Birthday dinner

Yesterday was my 22nd birthday. Today I feel rather old. I have switched gears from barely-legal-drinker to early-twenties-undergrad. This is the result of our American laws that make 21 such a big deal, and thus everything after seems like a blind coasting over the hill of approaching age.

My friends and I celebrated with a night frought with hillarity boardering on the appaling. We went to a nice little restaurant owned by a fellow from the Middle East, who was also the cook and the server. He turned out to be higher than pie in the sky, and showed us his potato pipe to prove it. He asked us if we wanted to share; we said no. We didn’t order, because he didn’t give us menus. He just brought us food (which tasted of curry), and bread, all in large dishes, and a bunch of forks, and told us he didn’t want to wash up. So we partook together, to the sound of wailing Eastern music and the fellow’s blunt comments about how beautiful my friend was (“her hair is like gold. So beautiful we should cut it off and smoke it.”) and how much more beautiful the girls of Tunisia were (“here, you are a 10. There, you would be a 2.”) etc, etc.
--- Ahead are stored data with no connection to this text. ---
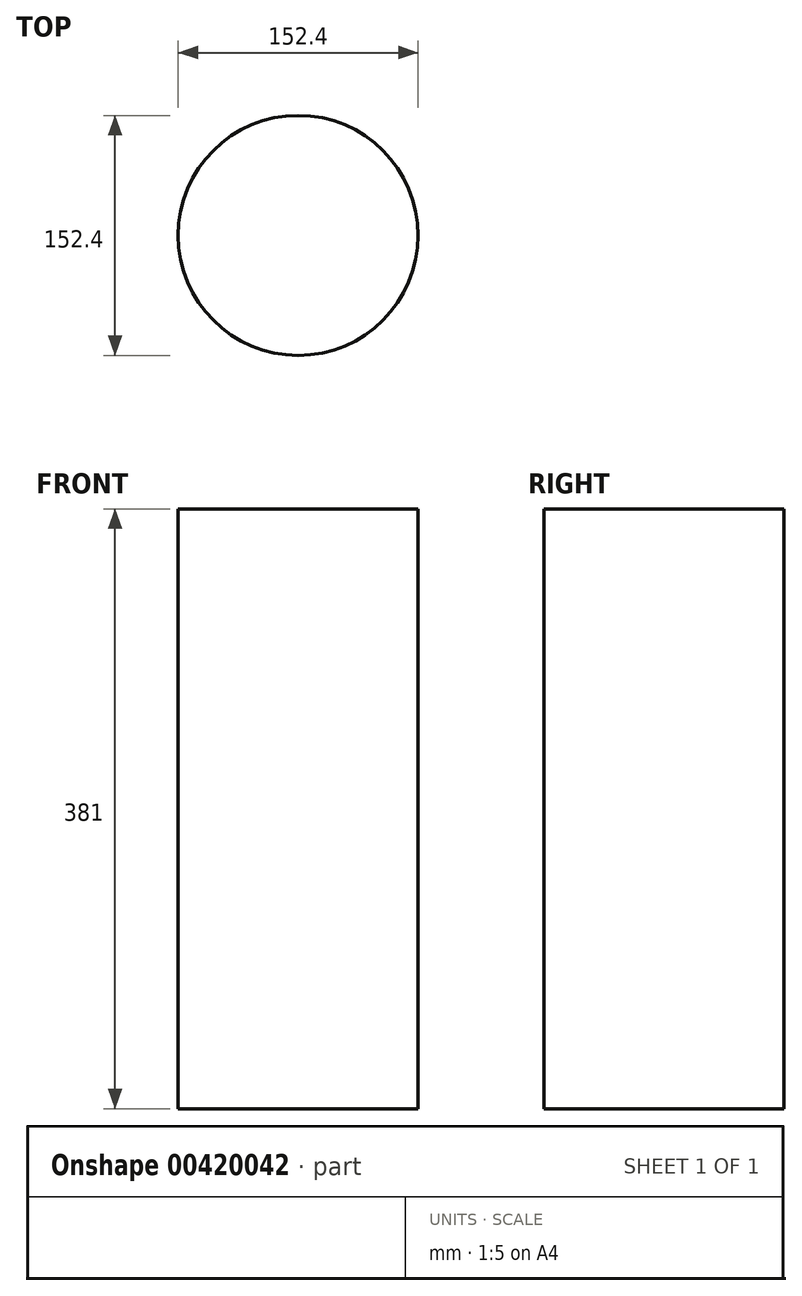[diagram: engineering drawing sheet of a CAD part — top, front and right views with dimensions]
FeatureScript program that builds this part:
annotation { "Feature Type Name" : "Feature", "Feature Type Description" : "" }
export const myFeature = defineFeature(function(context is Context, id is Id, definition is map)
    precondition{}
    {
        {
            var Q0;
            Q0=qCreatedBy(makeId("Top.planeOp"),FACE);
            var sketch = newSketch(context, id + "F0", { "sketchPlane" : qUnion([Q0])});
            skCircle(sketch, "E0", {"center": v(0, 0) * mm, "radius": 76.2 * mm});
            skSolve(sketch);
        }
        {
            var Q0;
            Q0=makeQuery(id+"F0.imprint","IMPRINT",FACE,{"disambiguationData":[TD([[makeQuery(id+"F0.imprint","IMPRINT",EDGE,{"derivedFrom":sQuery(id+"F0.wireOp",EDGE,"E0")}),1.0]])]});
            extrude(context, id + "F1", {"entities" : qUnion([Q0]), "depth" : 381 * mm});
        }
    });
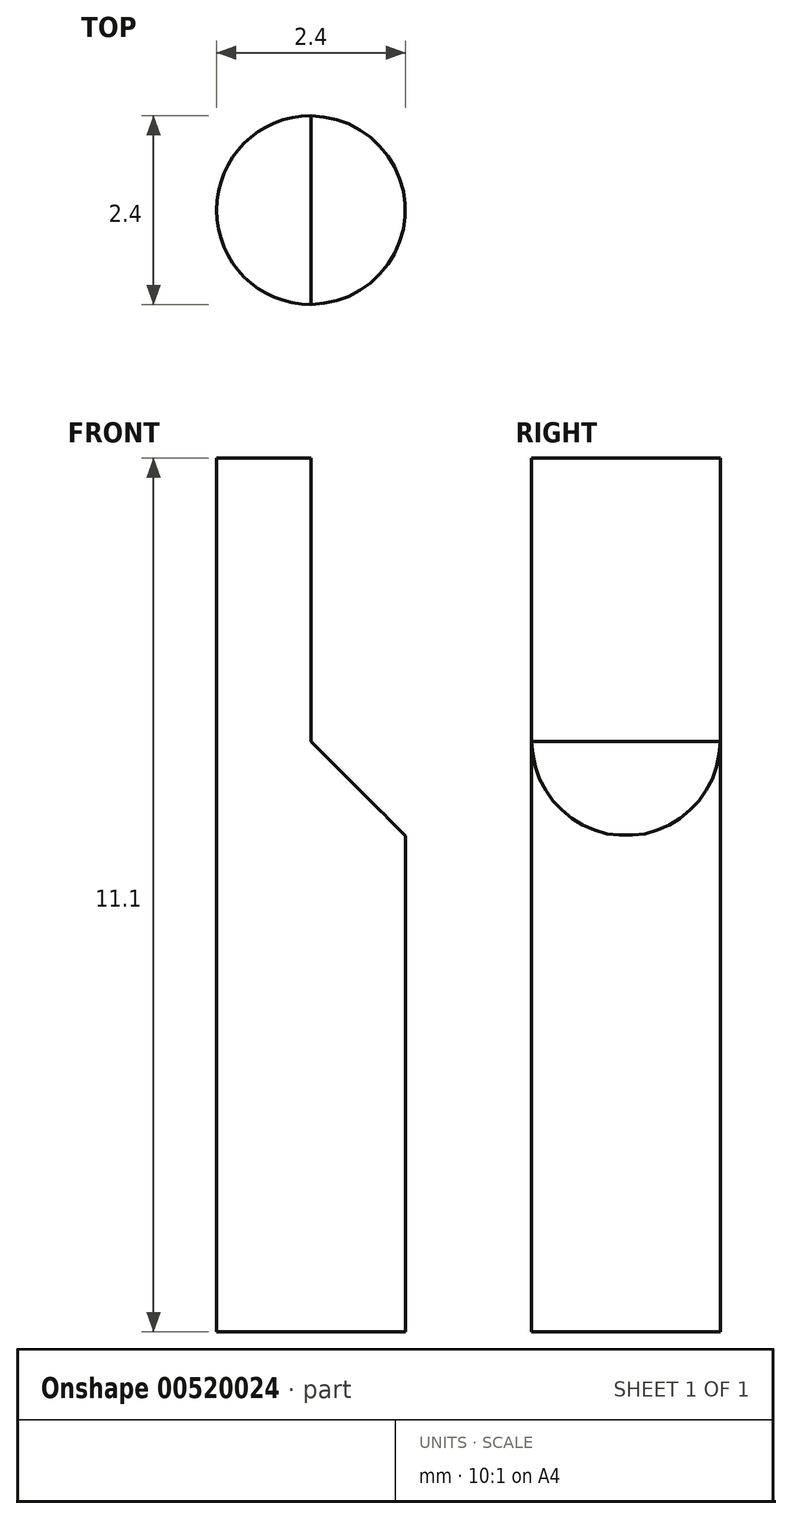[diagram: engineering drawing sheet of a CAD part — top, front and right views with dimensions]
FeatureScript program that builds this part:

It was quite a night. “It wasn’t like this before,” said another friend, who had convinced me to go. The pottage was good, so we left, full of food and amused wonder.

April

As I sit in an English lab with the feel of a construction site, its walls concrete, unadorned red brick, and naked steel ribs, I contemplate the meaning of life. I’m waiting for something. Literally, I’m waiting for 6 p.m. tonight, when I have an appointment to meet. Other than that, I seem to be waiting for genius to strike. So far, it hasn’t. So I stare at this screen, my contacts drying against the weight of my corneas, and attend to the silence.

Qu’est-ce que je vais faire? J’ai envie d’envier. Je veux faire tout: mais quoi, exactement?

The sun has broken through the clouds of somber Oregon. April offers up herself to whomever will take her to enjoy. Her idealism is perfect, and will almost certainly drown in tears again. But for now, her garments are fresh in opal sheerness, soft in hanging moss.